Where a picture appears, leave it out, and transcribe all the lines below exactly.

Code change snippets
------------------------

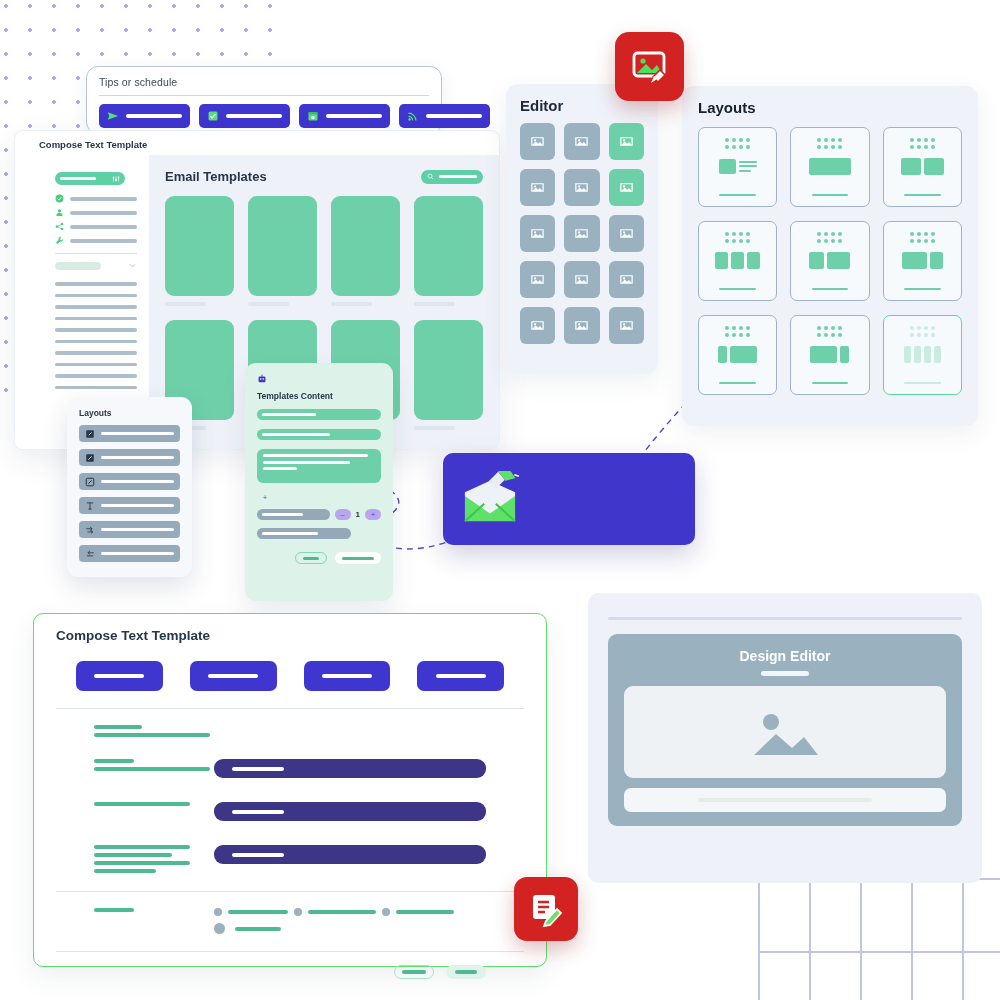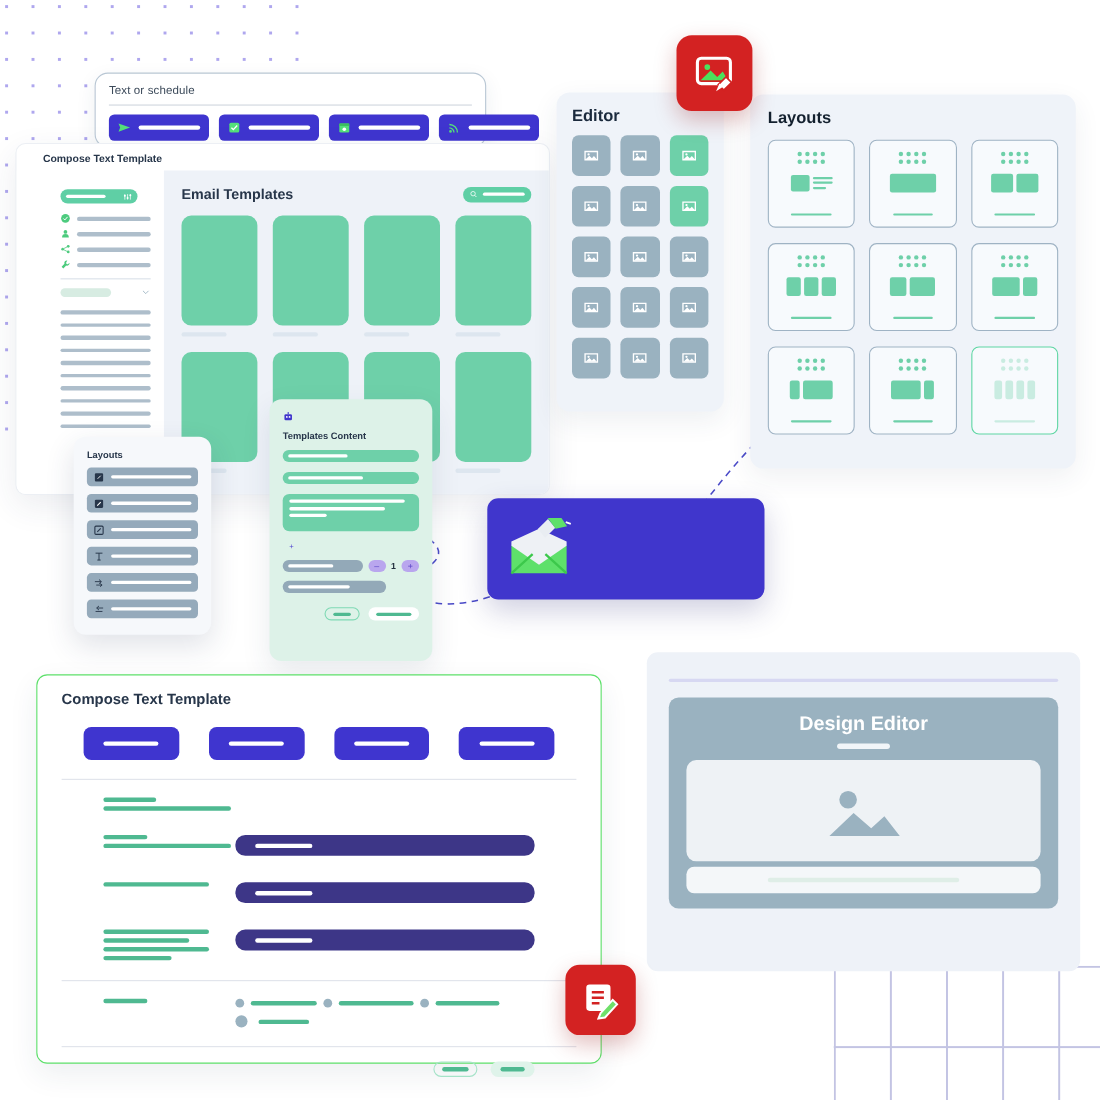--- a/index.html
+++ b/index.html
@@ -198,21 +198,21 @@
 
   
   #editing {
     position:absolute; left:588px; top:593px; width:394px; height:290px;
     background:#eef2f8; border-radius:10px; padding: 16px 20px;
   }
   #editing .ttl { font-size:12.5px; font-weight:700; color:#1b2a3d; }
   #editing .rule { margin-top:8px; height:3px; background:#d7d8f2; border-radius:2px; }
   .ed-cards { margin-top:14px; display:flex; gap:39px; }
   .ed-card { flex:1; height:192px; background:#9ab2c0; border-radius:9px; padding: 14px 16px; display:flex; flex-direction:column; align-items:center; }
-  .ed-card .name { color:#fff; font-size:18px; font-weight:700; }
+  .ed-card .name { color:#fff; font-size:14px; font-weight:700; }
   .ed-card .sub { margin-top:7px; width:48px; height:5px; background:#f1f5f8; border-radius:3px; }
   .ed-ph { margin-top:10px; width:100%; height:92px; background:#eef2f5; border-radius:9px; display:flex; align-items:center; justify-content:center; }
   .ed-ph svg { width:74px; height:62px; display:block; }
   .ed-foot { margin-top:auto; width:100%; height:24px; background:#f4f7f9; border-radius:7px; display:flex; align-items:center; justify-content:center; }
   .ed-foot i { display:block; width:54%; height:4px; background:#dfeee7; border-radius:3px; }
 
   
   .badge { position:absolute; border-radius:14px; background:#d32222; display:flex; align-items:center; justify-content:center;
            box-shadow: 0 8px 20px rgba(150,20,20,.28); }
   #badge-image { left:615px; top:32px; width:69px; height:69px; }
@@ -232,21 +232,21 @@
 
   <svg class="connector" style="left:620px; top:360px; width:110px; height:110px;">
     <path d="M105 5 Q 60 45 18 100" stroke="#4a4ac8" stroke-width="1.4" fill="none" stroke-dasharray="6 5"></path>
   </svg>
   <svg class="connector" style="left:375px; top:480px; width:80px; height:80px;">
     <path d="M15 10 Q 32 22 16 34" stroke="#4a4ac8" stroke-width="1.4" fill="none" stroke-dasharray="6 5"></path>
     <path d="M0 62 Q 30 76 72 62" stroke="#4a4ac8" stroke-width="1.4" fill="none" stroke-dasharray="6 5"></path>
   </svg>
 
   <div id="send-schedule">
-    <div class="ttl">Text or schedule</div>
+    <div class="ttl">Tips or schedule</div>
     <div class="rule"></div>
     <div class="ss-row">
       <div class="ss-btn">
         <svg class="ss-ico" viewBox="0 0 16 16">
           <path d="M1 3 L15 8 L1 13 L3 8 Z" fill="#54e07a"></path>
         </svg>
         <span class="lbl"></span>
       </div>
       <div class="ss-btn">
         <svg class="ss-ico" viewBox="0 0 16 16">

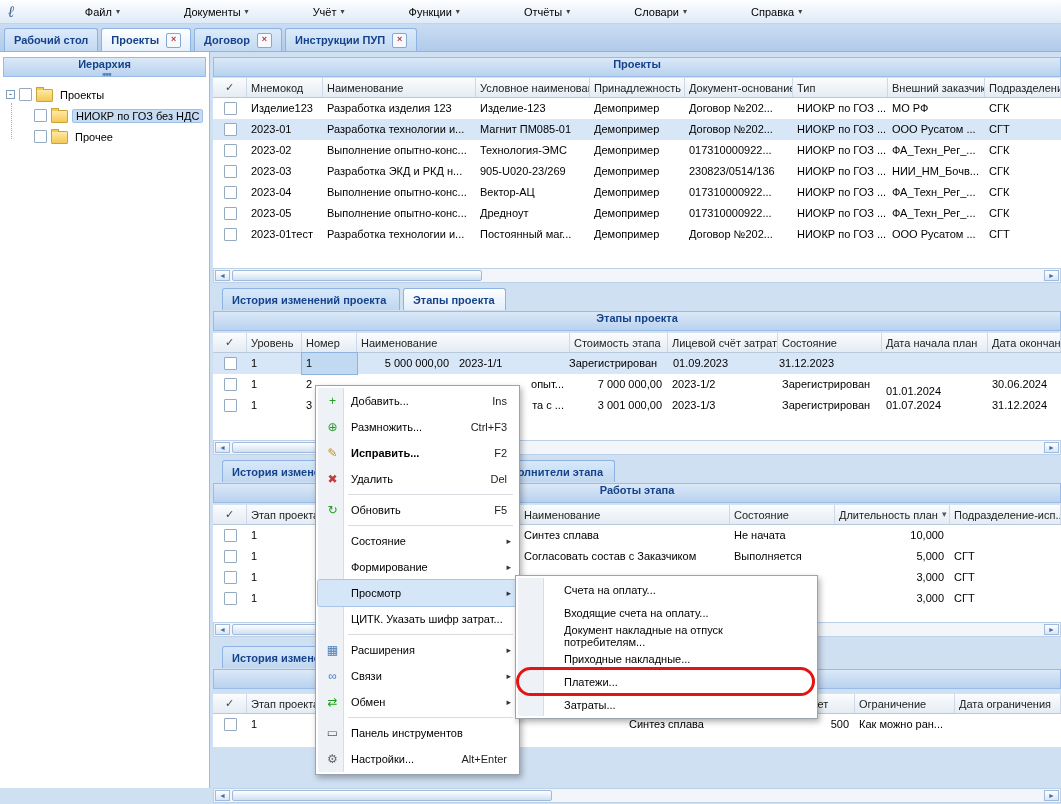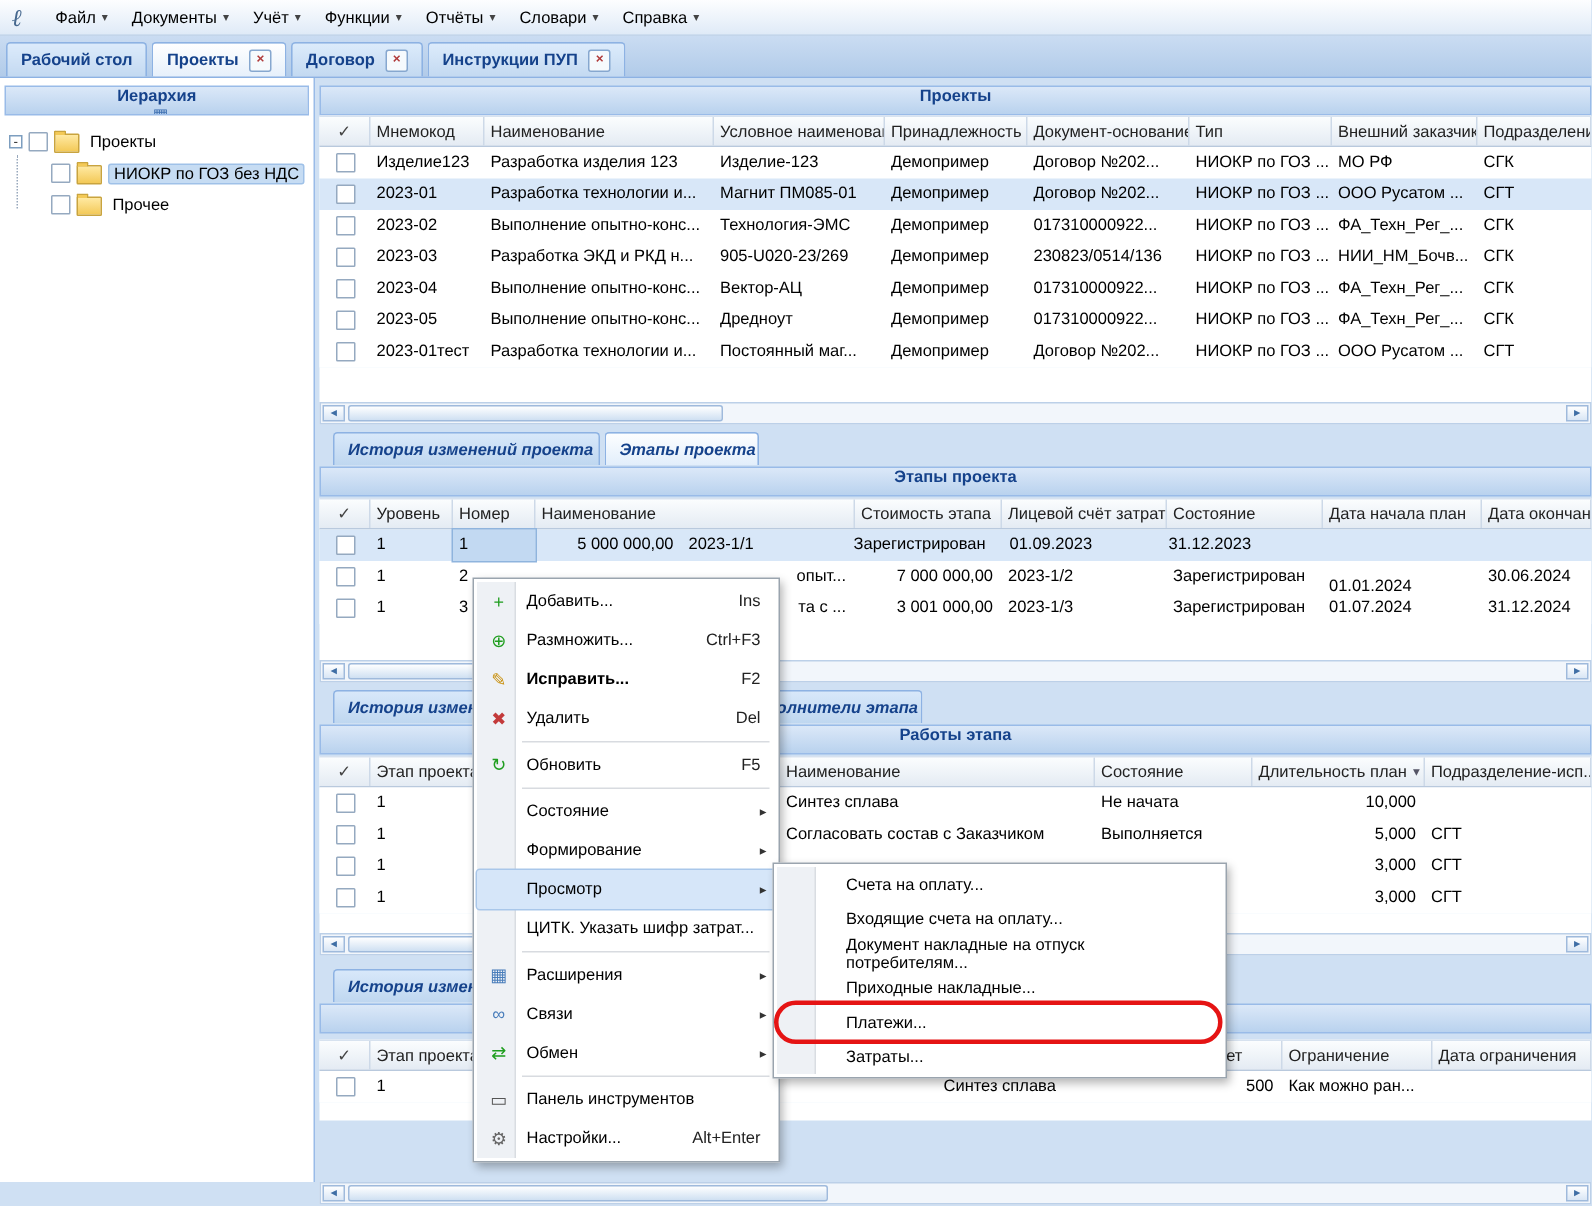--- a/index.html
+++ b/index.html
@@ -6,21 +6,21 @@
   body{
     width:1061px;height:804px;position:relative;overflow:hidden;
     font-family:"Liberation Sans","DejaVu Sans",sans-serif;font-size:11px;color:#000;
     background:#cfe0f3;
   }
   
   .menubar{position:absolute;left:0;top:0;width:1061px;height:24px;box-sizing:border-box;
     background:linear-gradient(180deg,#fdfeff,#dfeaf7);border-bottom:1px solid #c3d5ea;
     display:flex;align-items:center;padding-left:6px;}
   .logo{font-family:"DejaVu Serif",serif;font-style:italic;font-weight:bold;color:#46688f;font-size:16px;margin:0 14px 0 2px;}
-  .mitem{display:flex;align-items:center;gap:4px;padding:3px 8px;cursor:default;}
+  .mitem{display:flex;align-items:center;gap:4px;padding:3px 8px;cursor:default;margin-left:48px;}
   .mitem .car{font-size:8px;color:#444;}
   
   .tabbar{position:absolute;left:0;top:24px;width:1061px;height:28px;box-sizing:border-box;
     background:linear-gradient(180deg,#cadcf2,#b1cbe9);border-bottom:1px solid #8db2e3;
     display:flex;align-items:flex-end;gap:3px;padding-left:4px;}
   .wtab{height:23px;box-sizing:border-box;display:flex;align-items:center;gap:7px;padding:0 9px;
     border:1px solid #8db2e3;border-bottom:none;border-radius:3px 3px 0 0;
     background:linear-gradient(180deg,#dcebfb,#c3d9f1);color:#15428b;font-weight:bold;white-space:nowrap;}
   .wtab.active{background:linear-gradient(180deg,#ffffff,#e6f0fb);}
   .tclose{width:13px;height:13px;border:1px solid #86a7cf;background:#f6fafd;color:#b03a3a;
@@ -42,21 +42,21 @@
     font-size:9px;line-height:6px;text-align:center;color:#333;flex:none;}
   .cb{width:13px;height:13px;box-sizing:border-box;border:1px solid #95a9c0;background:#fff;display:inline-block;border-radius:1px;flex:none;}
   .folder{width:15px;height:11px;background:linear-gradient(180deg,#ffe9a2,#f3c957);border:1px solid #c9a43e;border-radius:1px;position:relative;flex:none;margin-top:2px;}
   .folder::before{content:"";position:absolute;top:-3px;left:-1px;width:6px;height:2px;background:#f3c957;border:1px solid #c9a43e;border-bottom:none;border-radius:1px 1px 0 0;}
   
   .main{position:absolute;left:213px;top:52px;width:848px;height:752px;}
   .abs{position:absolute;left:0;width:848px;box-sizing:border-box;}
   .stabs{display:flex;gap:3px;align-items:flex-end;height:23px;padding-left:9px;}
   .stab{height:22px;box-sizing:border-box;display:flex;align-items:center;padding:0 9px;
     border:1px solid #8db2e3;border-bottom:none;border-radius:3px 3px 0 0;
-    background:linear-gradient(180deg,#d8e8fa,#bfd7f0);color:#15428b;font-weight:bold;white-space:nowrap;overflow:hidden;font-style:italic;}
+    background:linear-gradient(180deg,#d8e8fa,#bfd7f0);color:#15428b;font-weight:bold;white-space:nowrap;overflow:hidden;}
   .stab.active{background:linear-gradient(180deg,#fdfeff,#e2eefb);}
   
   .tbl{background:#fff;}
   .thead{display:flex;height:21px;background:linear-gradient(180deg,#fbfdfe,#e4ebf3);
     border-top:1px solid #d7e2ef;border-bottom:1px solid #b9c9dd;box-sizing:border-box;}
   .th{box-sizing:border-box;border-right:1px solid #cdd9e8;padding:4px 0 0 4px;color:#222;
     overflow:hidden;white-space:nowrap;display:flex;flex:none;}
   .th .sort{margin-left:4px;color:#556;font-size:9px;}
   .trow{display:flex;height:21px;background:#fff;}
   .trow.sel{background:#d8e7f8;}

------------------------

__Reply__:
--- a/index.html
+++ b/index.html
@@ -198,21 +198,21 @@
 
   
   #editing {
     position:absolute; left:588px; top:593px; width:394px; height:290px;
     background:#eef2f8; border-radius:10px; padding: 16px 20px;
   }
   #editing .ttl { font-size:12.5px; font-weight:700; color:#1b2a3d; }
   #editing .rule { margin-top:8px; height:3px; background:#d7d8f2; border-radius:2px; }
   .ed-cards { margin-top:14px; display:flex; gap:39px; }
   .ed-card { flex:1; height:192px; background:#9ab2c0; border-radius:9px; padding: 14px 16px; display:flex; flex-direction:column; align-items:center; }
-  .ed-card .name { color:#fff; font-size:18px; font-weight:700; }
+  .ed-card .name { color:#fff; font-size:14px; font-weight:700; }
   .ed-card .sub { margin-top:7px; width:48px; height:5px; background:#f1f5f8; border-radius:3px; }
   .ed-ph { margin-top:10px; width:100%; height:92px; background:#eef2f5; border-radius:9px; display:flex; align-items:center; justify-content:center; }
   .ed-ph svg { width:74px; height:62px; display:block; }
   .ed-foot { margin-top:auto; width:100%; height:24px; background:#f4f7f9; border-radius:7px; display:flex; align-items:center; justify-content:center; }
   .ed-foot i { display:block; width:54%; height:4px; background:#dfeee7; border-radius:3px; }
 
   
   .badge { position:absolute; border-radius:14px; background:#d32222; display:flex; align-items:center; justify-content:center;
            box-shadow: 0 8px 20px rgba(150,20,20,.28); }
   #badge-image { left:615px; top:32px; width:69px; height:69px; }
@@ -232,21 +232,21 @@
 
   <svg class="connector" style="left:620px; top:360px; width:110px; height:110px;">
     <path d="M105 5 Q 60 45 18 100" stroke="#4a4ac8" stroke-width="1.4" fill="none" stroke-dasharray="6 5"></path>
   </svg>
   <svg class="connector" style="left:375px; top:480px; width:80px; height:80px;">
     <path d="M15 10 Q 32 22 16 34" stroke="#4a4ac8" stroke-width="1.4" fill="none" stroke-dasharray="6 5"></path>
     <path d="M0 62 Q 30 76 72 62" stroke="#4a4ac8" stroke-width="1.4" fill="none" stroke-dasharray="6 5"></path>
   </svg>
 
   <div id="send-schedule">
-    <div class="ttl">Text or schedule</div>
+    <div class="ttl">Tips or schedule</div>
     <div class="rule"></div>
     <div class="ss-row">
       <div class="ss-btn">
         <svg class="ss-ico" viewBox="0 0 16 16">
           <path d="M1 3 L15 8 L1 13 L3 8 Z" fill="#54e07a"></path>
         </svg>
         <span class="lbl"></span>
       </div>
       <div class="ss-btn">
         <svg class="ss-ico" viewBox="0 0 16 16">

--- a/index.html
+++ b/index.html
@@ -6,21 +6,21 @@
   body{
     width:1061px;height:804px;position:relative;overflow:hidden;
     font-family:"Liberation Sans","DejaVu Sans",sans-serif;font-size:11px;color:#000;
     background:#cfe0f3;
   }
   
   .menubar{position:absolute;left:0;top:0;width:1061px;height:24px;box-sizing:border-box;
     background:linear-gradient(180deg,#fdfeff,#dfeaf7);border-bottom:1px solid #c3d5ea;
     display:flex;align-items:center;padding-left:6px;}
   .logo{font-family:"DejaVu Serif",serif;font-style:italic;font-weight:bold;color:#46688f;font-size:16px;margin:0 14px 0 2px;}
-  .mitem{display:flex;align-items:center;gap:4px;padding:3px 8px;cursor:default;}
+  .mitem{display:flex;align-items:center;gap:4px;padding:3px 8px;cursor:default;margin-left:48px;}
   .mitem .car{font-size:8px;color:#444;}
   
   .tabbar{position:absolute;left:0;top:24px;width:1061px;height:28px;box-sizing:border-box;
     background:linear-gradient(180deg,#cadcf2,#b1cbe9);border-bottom:1px solid #8db2e3;
     display:flex;align-items:flex-end;gap:3px;padding-left:4px;}
   .wtab{height:23px;box-sizing:border-box;display:flex;align-items:center;gap:7px;padding:0 9px;
     border:1px solid #8db2e3;border-bottom:none;border-radius:3px 3px 0 0;
     background:linear-gradient(180deg,#dcebfb,#c3d9f1);color:#15428b;font-weight:bold;white-space:nowrap;}
   .wtab.active{background:linear-gradient(180deg,#ffffff,#e6f0fb);}
   .tclose{width:13px;height:13px;border:1px solid #86a7cf;background:#f6fafd;color:#b03a3a;
@@ -42,21 +42,21 @@
     font-size:9px;line-height:6px;text-align:center;color:#333;flex:none;}
   .cb{width:13px;height:13px;box-sizing:border-box;border:1px solid #95a9c0;background:#fff;display:inline-block;border-radius:1px;flex:none;}
   .folder{width:15px;height:11px;background:linear-gradient(180deg,#ffe9a2,#f3c957);border:1px solid #c9a43e;border-radius:1px;position:relative;flex:none;margin-top:2px;}
   .folder::before{content:"";position:absolute;top:-3px;left:-1px;width:6px;height:2px;background:#f3c957;border:1px solid #c9a43e;border-bottom:none;border-radius:1px 1px 0 0;}
   
   .main{position:absolute;left:213px;top:52px;width:848px;height:752px;}
   .abs{position:absolute;left:0;width:848px;box-sizing:border-box;}
   .stabs{display:flex;gap:3px;align-items:flex-end;height:23px;padding-left:9px;}
   .stab{height:22px;box-sizing:border-box;display:flex;align-items:center;padding:0 9px;
     border:1px solid #8db2e3;border-bottom:none;border-radius:3px 3px 0 0;
-    background:linear-gradient(180deg,#d8e8fa,#bfd7f0);color:#15428b;font-weight:bold;white-space:nowrap;overflow:hidden;font-style:italic;}
+    background:linear-gradient(180deg,#d8e8fa,#bfd7f0);color:#15428b;font-weight:bold;white-space:nowrap;overflow:hidden;}
   .stab.active{background:linear-gradient(180deg,#fdfeff,#e2eefb);}
   
   .tbl{background:#fff;}
   .thead{display:flex;height:21px;background:linear-gradient(180deg,#fbfdfe,#e4ebf3);
     border-top:1px solid #d7e2ef;border-bottom:1px solid #b9c9dd;box-sizing:border-box;}
   .th{box-sizing:border-box;border-right:1px solid #cdd9e8;padding:4px 0 0 4px;color:#222;
     overflow:hidden;white-space:nowrap;display:flex;flex:none;}
   .th .sort{margin-left:4px;color:#556;font-size:9px;}
   .trow{display:flex;height:21px;background:#fff;}
   .trow.sel{background:#d8e7f8;}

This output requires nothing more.